Two local agencies fighting for a scaled-down Kennedy Library have nearly finalized a master planning approach acceptable to both the Kennedy Memorial Library Corporation and several citizens groups.
The approach will allow for extensive input from the community on four major issues: traffic and parking logistics, tax status of "related facilities" on three acres of the site, interaction between the library-museum complex and the Harvard Square-Brattle Square area and social impact on the residential neighborhoods to the west, north and east.
The agreement represents the first time Cambridge agencies have successfully negotiated with the Kennedy Corporation regarding the construction of the 27 million-dollar library-museum-graduate school complex.
The City Manager's Project Review Board (primarily professional real estate brokers, architects and lawyers) and the Harvard Square Task Force (mainly non-professionals who live in a surrounding residential area) agree that progress is coming, but disagree on its speed. Theodore Monacelli, chairman of the PRB, said last week that there has certainly been a change in attitude on the library's part.
"We're coming to an understanding on how Harvard Square's commercial-industrial traffic patterns and secondary pedestrian ways will be tied into the site, and that's a big step," he said. One of Monacelli associates would not give specific examples of changes which will result from the new agreement, but said the change was more of a mutual effort to "agree on their approach strategy" so construction could get under way.
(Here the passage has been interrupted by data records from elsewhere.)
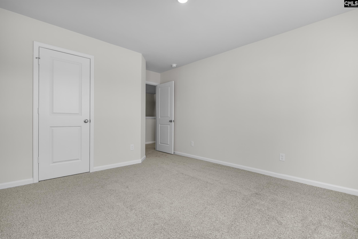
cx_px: 179
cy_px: 120
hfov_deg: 95.0
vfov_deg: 72.1
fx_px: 164
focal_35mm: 16
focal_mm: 11
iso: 200
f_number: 6.3
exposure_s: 1/10
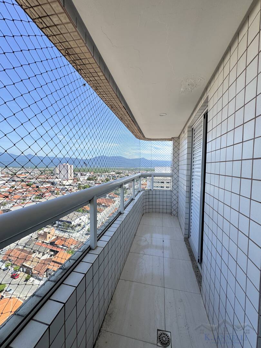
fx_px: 141
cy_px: 174
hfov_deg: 85.7
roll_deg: -0.7
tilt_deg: -2.7
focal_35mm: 14
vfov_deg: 102.1
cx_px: 130
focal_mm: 2.22
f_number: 2.2
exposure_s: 1/910
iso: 50
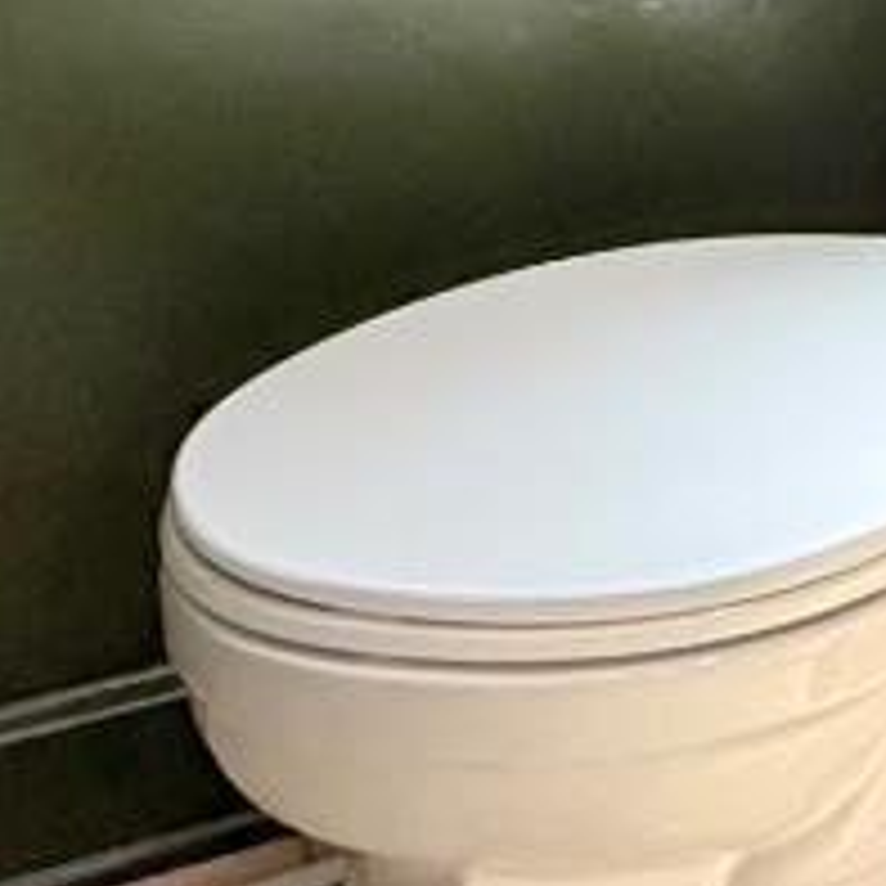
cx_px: 1354
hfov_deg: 16.7
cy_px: -510
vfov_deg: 16.5
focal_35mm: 94
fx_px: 2722
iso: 320
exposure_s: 1/60
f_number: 2.2
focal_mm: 2.22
Oliver Brooks, chairman of HSTF, said that "things are going much better" but he added that much of his agreement was inconclusive because it was based on faith. He cited the failure of the Federal Government's General Services Ad- ministration to conduct its long-promised environmental impact study.
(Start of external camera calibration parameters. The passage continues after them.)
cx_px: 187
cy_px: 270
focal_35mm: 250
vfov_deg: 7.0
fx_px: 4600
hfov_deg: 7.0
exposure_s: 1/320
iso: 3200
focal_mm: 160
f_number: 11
The HSTF's highest priority now is to insure that the GSA research will be more than a merely perfunctory study slanted to favor the current plans. "Government agencies have a tendency to prepare statements which place the project as it stands in the best possible light," Brooks said. He explained that "the GSA must learn to face reality when it comes before the residents of Cambridge."
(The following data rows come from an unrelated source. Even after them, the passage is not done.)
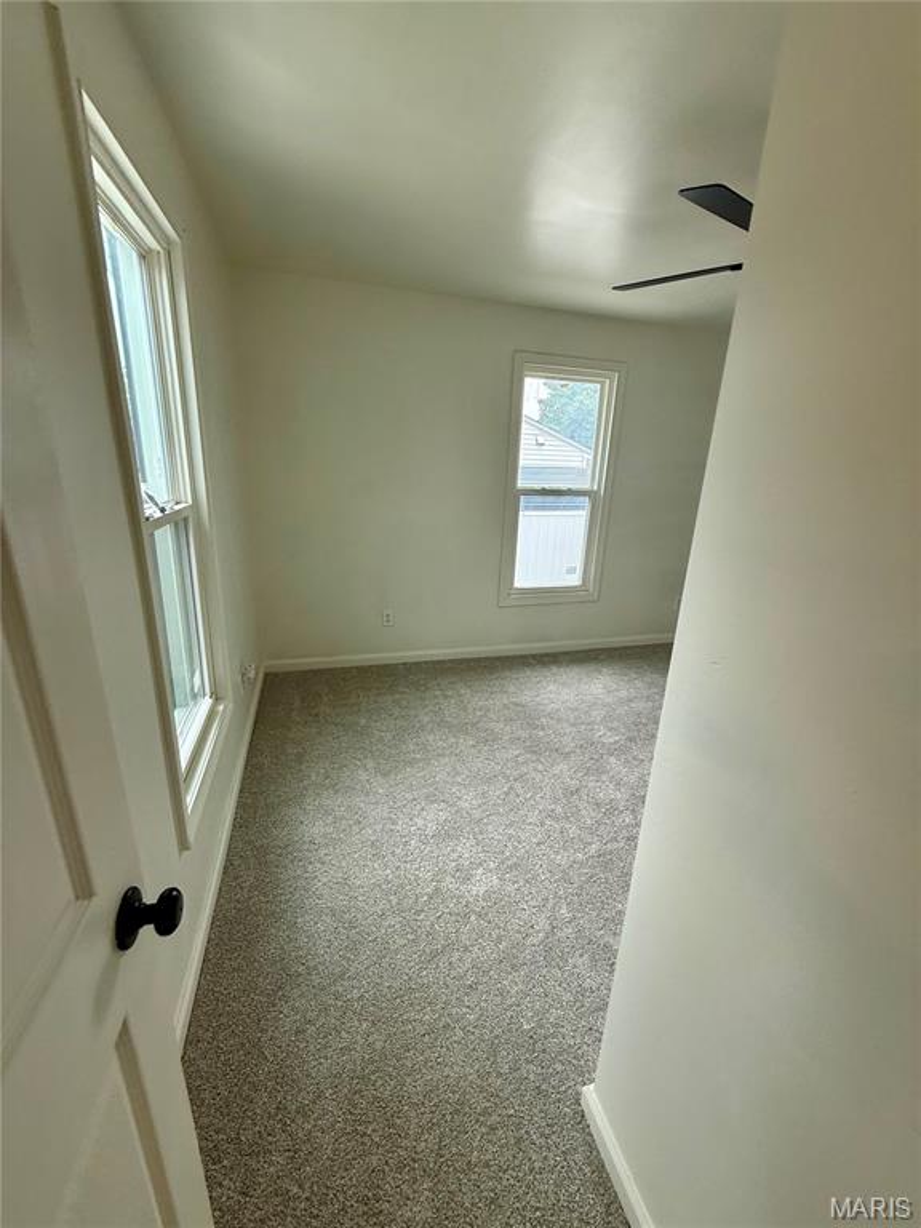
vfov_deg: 102.1
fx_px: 497
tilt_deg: -15.1
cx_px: 460
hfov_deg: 85.7
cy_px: 614
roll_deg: -4.1
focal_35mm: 14
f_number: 2.2
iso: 64
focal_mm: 2.22
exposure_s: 1/139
Brooks said that the local government agencies' jurisdictions include only three taxable acres out of the total 12 acre site between the Charles and Brattle Square.
Rankine said that those three acres had a lot of bearing on the surrounding space. This "related features" area will probably become luxury housing and retail shopping malls to augment the city's tax-base but he said no decisions have yet been made.
Despite this semi-official speculation on progress, there are individuals, including city councillor Saundra Graham, as well as citizens' groups who will not on faith alone accept architect Monacelli's views. Brooks himself remarked that he "could not say with assurance that the Kennedy Library was here to stay.